Complete commands for receiving

Mjpeg

gst-launch-1.0 udpsrc port=5000 ! application/x-rtp,encoding-name=JPEG,payload=26 ! rtpjpegdepay ! jpegdec ! autovideosink

VP8

gst-launch-1.0 udpsrc port=5100 caps="application/x-rtp, media=(string)video, clock-rate=(int)90000, encoding-name=(string)VP8-DRAFT-IETF-01, payload=(int)96, ssrc=(uint)2990747501, clock-base=(uint)275641083, seqnum-base=(uint)34810" ! rtpvp8depay ! vp8dec ! autovideosink

MPEG2

gst-launch-1.0 -v udpsrc port=5200 caps = "application/x-rtp\,\ media\=\(string\)video\,\ clock-rate\=\(int\)90000\,\ encoding-name\=\(string\)MP4V-ES\,\ profile-level-id\=\(string\)1\,\ config\=\(string\)000001b001000001b58913000001000000012000c48d8800cd3204709443000001b24c61766335362e312e30\,\ payload\=\(int\)96\,\ ssrc\=\(uint\)2873740600\,\ timestamp-offset\=\(uint\)391825150\,\ seqnum-offset\=\(uint\)2980" ! rtpmp4vdepay ! avdec_mpeg4 ! autovideosink

Gst-inspect

This is a versatile tool when developing a stream to get an overview of your installed pads and their properties.
gst-inspect-1.0 lists all elements on your system that is reachable by gstreamer. This is a long list, 1300 lines on my system.
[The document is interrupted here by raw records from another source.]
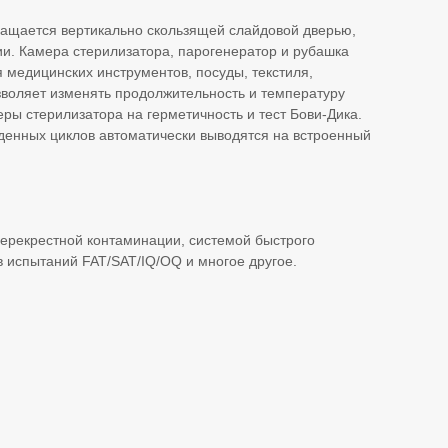
ащается вертикально скользящей слайдовой дверью,
ции. Камера стерилизатора, парогенератор и рубашка
 медицинских инструментов, посуды, текстиля,
воляет изменять продолжительность и температуру
ры стерилизатора на герметичность и тест Бови-Дика.
енных циклов автоматически выводятся на встроенный
рекрестной контаминации, системой быстрого
 испытаний FAT/SAT/IQ/OQ и многое другое.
Grepping their content for words you think is included in the element you are looking for. gst-inspect-1.0 | grep sink gives you a list of available sinks and gst-inspect-1.0 | grep src gives you the available sources.
From that you can get more information of the properties of each element gst-inspect-1.0 fpsdisplaysink shows information on a special kind of video sink for example.